Many challenges can arise when filtering turbid water. Some key ones to keep in mind are:

  • Oversized or undersized systems
    Sometimes off-the-shelf filter solutions are too big. They aren’t practical at filtration sites with limited space and access, meaning standard solutions just don’t fit. In these cases, specialist, contained units offer an alternative and smaller solution with the same reliable performance. Systems can also be undersized – if too few cartridges are used for the process flow rate, the life of the system will be shorter and less economical than a properly sized solution.
  • Inappropriate flow rate
    It’s important to set the water turbidity filter to the right flow rate so it removes particulate effectively. If the flow rate is too high it could overload the filter, meaning it blocks prematurely and doesn’t filter the water properly, leaving you with the expense of early filter replacement and water that doesn’t meet quality standards. If this is happening, a lower flow rate or two-step filtration for turbidity will help.
  • Accurate micron ratings
    There are two types of micron ratings – absolute and nominal. Absolute filters will stop 99.9% of the particles that are the same size or bigger than the micron rating. Nominal filters have a percentage rating, meaning they stop most particles that are the same size or bigger than the micron rating – this is usually around 85%. Both have their uses, but in water filtration for public consumption, it’s important to know that the filter you’re using will filter out all particles necessary.
  • Poor density
    Filters in water systems need to be designed for longevity.

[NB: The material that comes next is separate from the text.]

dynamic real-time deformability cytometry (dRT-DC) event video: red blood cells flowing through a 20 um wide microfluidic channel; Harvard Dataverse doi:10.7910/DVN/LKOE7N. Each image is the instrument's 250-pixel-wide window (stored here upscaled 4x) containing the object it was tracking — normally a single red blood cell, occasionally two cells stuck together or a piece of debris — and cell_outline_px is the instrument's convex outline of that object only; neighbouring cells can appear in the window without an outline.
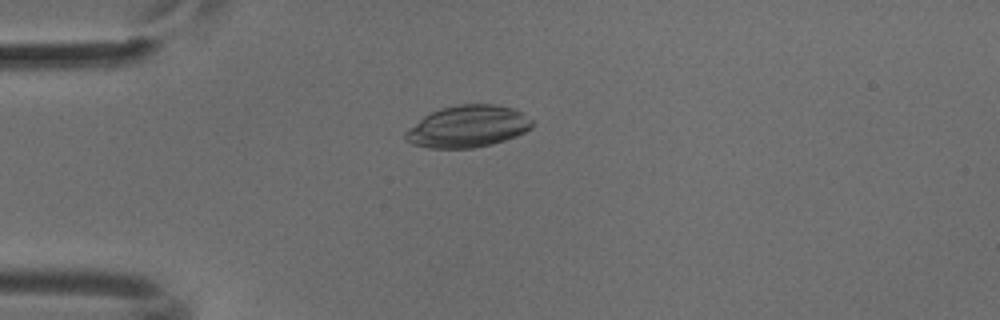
{"species": "common noctule bat (a hibernating species)", "species_latin": "Nyctalus noctula", "temperature_condition": "cold", "stored_images_in_passage": 38, "camera_frame_rate_fps": 3000, "um_per_image_px": 0.085, "animal": {"sex": "male", "body_mass_g": 18.8}, "frame": {"image": 1, "passage_image": 1, "time_ms": 0.0, "image_size_px": [1000, 320], "cell_outline_px": [[536, 124], [532, 128], [516, 136], [492, 144], [472, 148], [428, 148], [412, 144], [404, 140], [404, 132], [408, 128], [424, 116], [440, 108], [460, 104], [496, 104], [512, 108], [520, 112], [532, 120]], "centroid_in_image_um": [39.75, 10.75], "position_along_channel_um": 45.3, "area_um2": 31.04}}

This means using filters with graded density to maximise dirt-holding capacity and increase efficiency.

These can be short- or long-term issues. For example, a broken pipe caused by an infrastructure project can appear out of nowhere and requires a rapid response. In situations like this, filter skid systems are the ideal solution. As a rental solution, you can deploy them at the exact location quickly and easily. For longer-term problems, we recommend a containerised system.

What type of water turbidity filter works well?

An absolute rated depth filter is a good option. These types of cartridges can hold a lot of dirt and have extremely low clean pressure losses.

Finding the right water turbidity filter solution

Here are our top tips for finding the right partner and filtration solutions that work best for your needs, processes, and existing infrastructure.

  • Talk to multiple suppliers and consider a bespoke solution
    An off-the-shelf product will rarely offer the best performance and value for money in the long run, so factor in a little time for suppliers to assess your process and come up with a bespoke solution if necessary. If a supplier can’t offer this, it indicates they may not have the right knowledge and skills to help you.
  • Look for quick and valuable responses
    In situations where you must be more reactive than proactive, your filtration partner should respond quickly with a good solution. For example, if a new borehole is causing turbidity in the water supply, make sure your supplier can install common connection valves into existing pipework with mobile filtration equipment to quickly address the issue. You should be able to count on them to respond quickly to emergencies with a solution that will solve the problem
  • Check products are properly tested and approved
    It’s important to choose a supplier that understands the regulations your industry must comply with. Not all filtration products comply with DWI’s Regulation 31, so it’s worth checking before committing to a purchase.

With the right supplier, finding water filtration solutions that are efficient, good value for money, and long-lasting should be easy.